Инвестируйте в витамин D

Он также важен для крепких костей. Он необходим вашему организму для усвоения кальция.

Большинству людей необходимо 400-800 МЕ (международных единиц) витамина D в день. Его можно получить в порции лосося, приготовленного на гриле, или в салате с большим количеством консервированного тунца.

Если вам больше 50 лет, вам нужно больше. Старайтесь получать не менее 800-1000 МЕ в день.

Если вы не получаете достаточно D из своего рациона, спросите у врача, стоит ли вам принимать добавки.

Вы также можете получить немного витамина D, если будете выходить на солнце в течение 10-15 минут в день. Но не переусердствуйте, так как слишком много солнца повышает риск развития рака кожи.

Подкрепитесь белком

Протеин может повысить прочность костей. Кроме того, исследования показывают, что он помогает организму восстанавливаться после перелома кости.

Если вы женщина, получайте 46 граммов белка каждый день. Как это выглядит? Например, в порции мяса весом 3 унции содержится 21 грамм, а в чашке сушеных бобов - около 14.

Если вы мужчина, увеличьте свою дневную норму еще на 10 граммов.

Молоко и молочные альтернативы - хорошие источники белка. В чашке молока содержится 8 граммов, а в чашке йогурта - 11.

Но не переусердствуйте. По словам Фичека, высокобелковые диеты могут привести к потере кальция организмом.

Другие питательные вещества, способствующие укреплению костей

Калий и магний.

Продукты, содержащие оба этих элемента, могут быть полезны для здоровья костей.

"Этот дуэт, содержащийся в продуктах, замедляет потерю костной массы", - говорит Смитсон. Хорошими источниками являются шпинат, палтус и соевые бобы".

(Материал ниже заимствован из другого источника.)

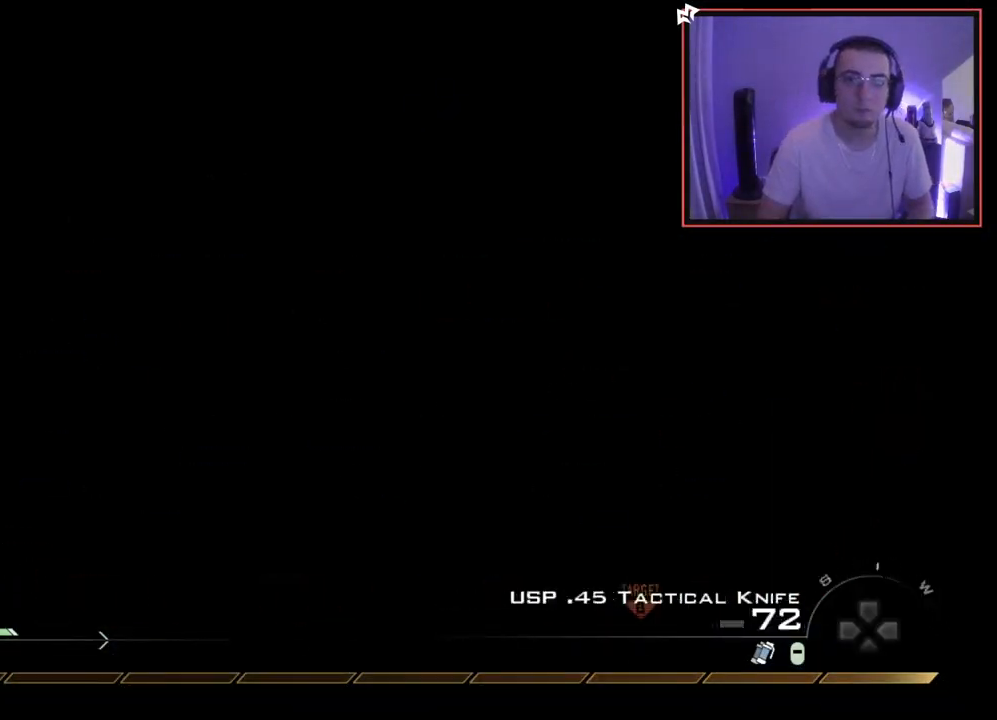
{"buttons": [], "left_stick": "center", "right_stick": "center", "events": [[17, "TRIANGLE", "up"], [84, "TRIANGLE", "down"], [150, "TRIANGLE", "up"], [217, "L2", "down"], [217, "R2", "down"], [234, "TRIANGLE", "down"], [250, "right_stick", "left"], [300, "right_stick", "center"], [317, "TRIANGLE", "up"], [334, "L2", "up"], [334, "R2", "up"]]}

Некоторые другие питательные вещества, полезные для костей, следующие:

  • витамин К

  • Витамин С

  • Витамин А (но его избыток может привести к потере костной массы и увеличить риск перелома бедра).

Получайте больше пищи:

  • молочные продукты

  • Мясо

  • Цитрусовые

  • Помидоры

  • Яйца

  • Зеленые, листовые овощи

  • Морковь

  • Тыквенные семечки

  • Отрубные хлопья

  • Миндаль или кешью

  • Тофу

Умеренность - ключевой момент

Некоторые продукты, если их слишком много, могут быть вредны для здоровья костей. Помните об этих советах:

Полегче с алкоголем

. "Употребление более 2-3 напитков в день может привести к потере костной массы", - говорит Фичек.

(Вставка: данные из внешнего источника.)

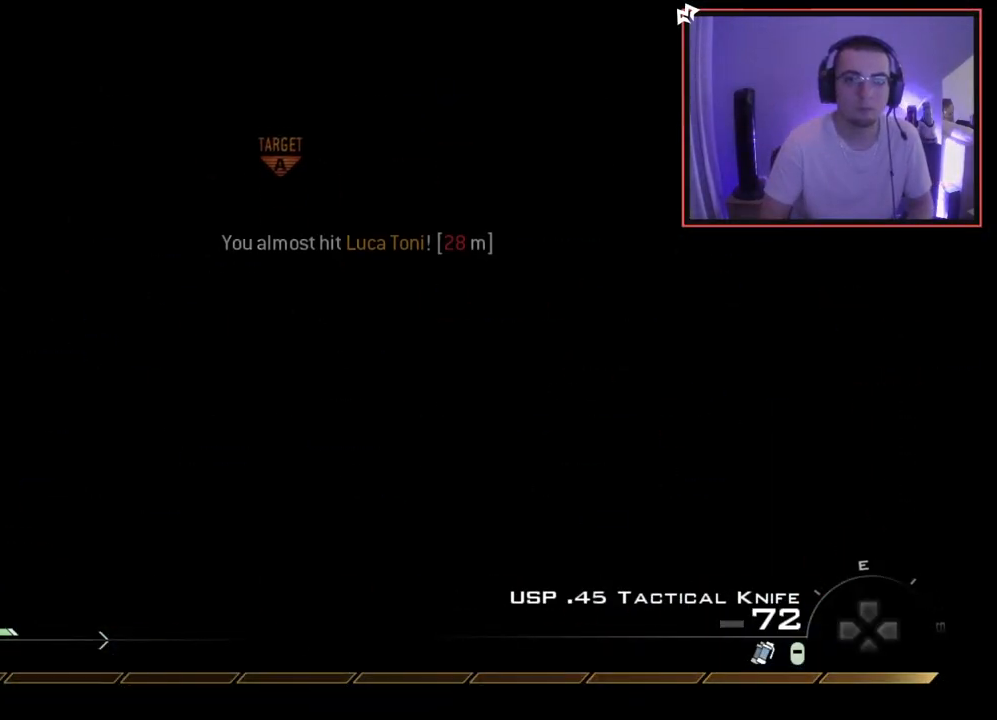
{"buttons": [], "left_stick": "center", "right_stick": "center", "events": [[116, "R1", "down"], [183, "R1", "up"]]}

Сократите потребление кофеина

. Ограничьте количество кофе, чая и газировки, которые вы пьете. Они могут затруднить усвоение кальция вашим организмом.

Ешьте меньше натрия

. Если вы получаете его слишком много, ваш организм может потерять кальций. Старайтесь, чтобы его количество не превышало 2400 мг в день. Вы можете следить за этим, читая этикетки с информацией о питании на коробках, банках и бутылках.